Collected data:
=== Section Start ===

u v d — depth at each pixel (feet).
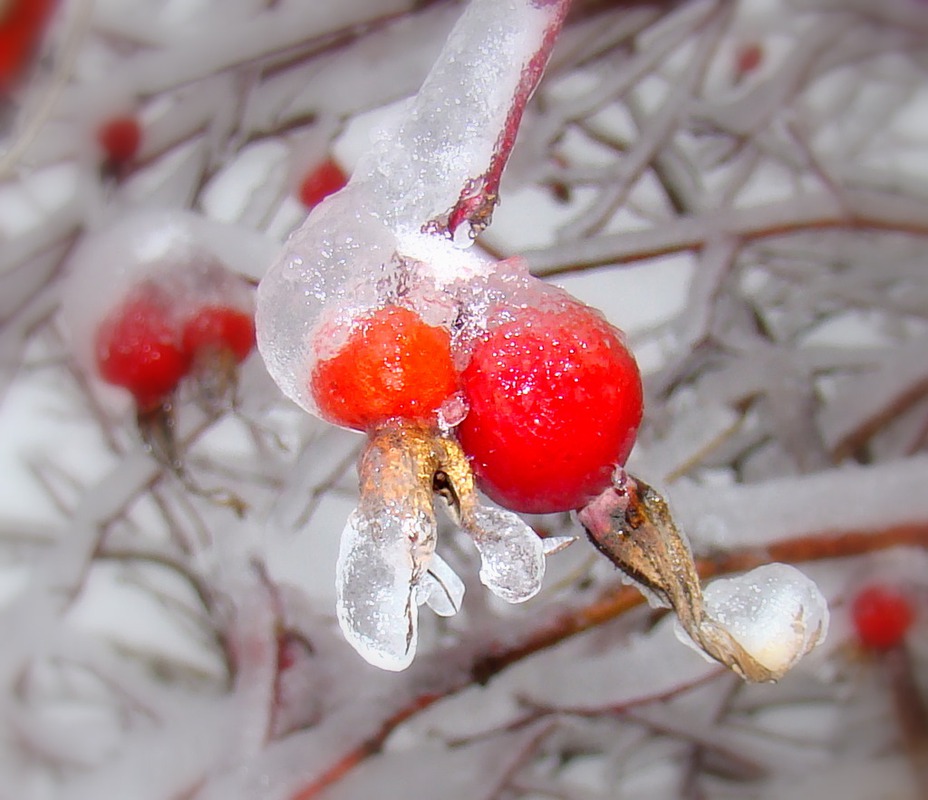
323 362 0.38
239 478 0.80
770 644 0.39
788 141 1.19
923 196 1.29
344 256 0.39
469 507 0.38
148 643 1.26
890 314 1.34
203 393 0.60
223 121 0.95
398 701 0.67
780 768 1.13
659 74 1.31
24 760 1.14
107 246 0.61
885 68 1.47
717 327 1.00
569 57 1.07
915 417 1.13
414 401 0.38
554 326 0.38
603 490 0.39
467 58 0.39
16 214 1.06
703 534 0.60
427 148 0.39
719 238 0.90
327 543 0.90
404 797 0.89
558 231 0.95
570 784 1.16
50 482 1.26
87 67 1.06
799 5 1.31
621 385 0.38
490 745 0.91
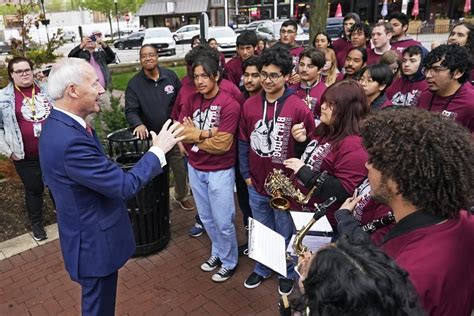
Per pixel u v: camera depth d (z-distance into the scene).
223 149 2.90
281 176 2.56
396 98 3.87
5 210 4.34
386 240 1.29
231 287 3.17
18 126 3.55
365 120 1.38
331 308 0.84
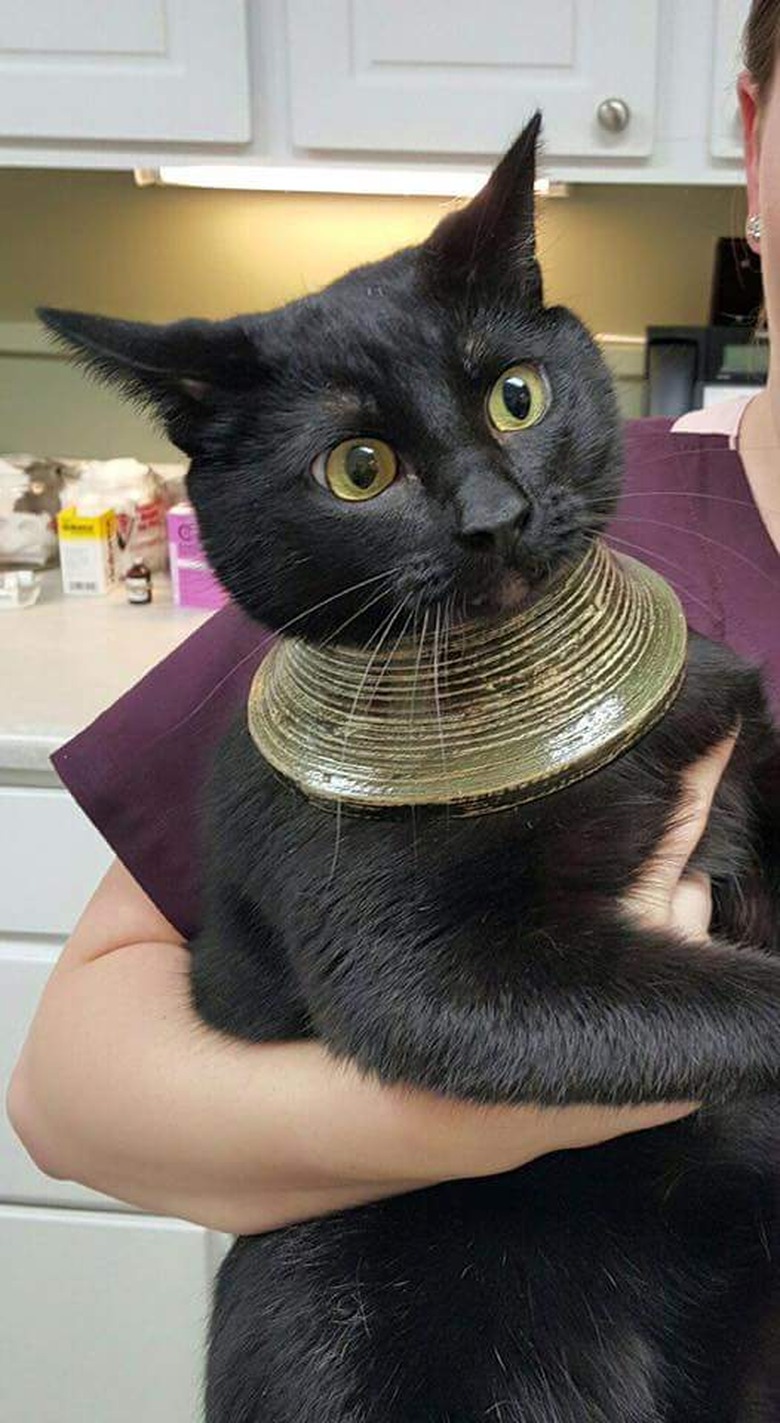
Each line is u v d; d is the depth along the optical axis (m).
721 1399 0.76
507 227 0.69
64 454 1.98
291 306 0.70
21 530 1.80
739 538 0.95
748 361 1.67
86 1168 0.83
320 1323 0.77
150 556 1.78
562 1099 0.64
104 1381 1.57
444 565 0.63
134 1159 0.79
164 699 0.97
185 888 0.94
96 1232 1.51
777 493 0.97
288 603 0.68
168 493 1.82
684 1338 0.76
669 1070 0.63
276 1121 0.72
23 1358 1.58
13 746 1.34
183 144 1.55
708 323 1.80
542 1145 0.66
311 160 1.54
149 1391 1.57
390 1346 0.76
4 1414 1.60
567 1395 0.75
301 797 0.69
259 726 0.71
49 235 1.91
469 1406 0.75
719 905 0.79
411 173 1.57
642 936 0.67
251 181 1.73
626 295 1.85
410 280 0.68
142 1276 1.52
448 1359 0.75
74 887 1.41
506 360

=== Section End ===

Task goal: In the lines above, locate the string "pixel". Copy every line where it occurs.

Task result:
u v d — depth at each pixel (feet).
Per pixel u v: camera depth d (z-distance into the scene).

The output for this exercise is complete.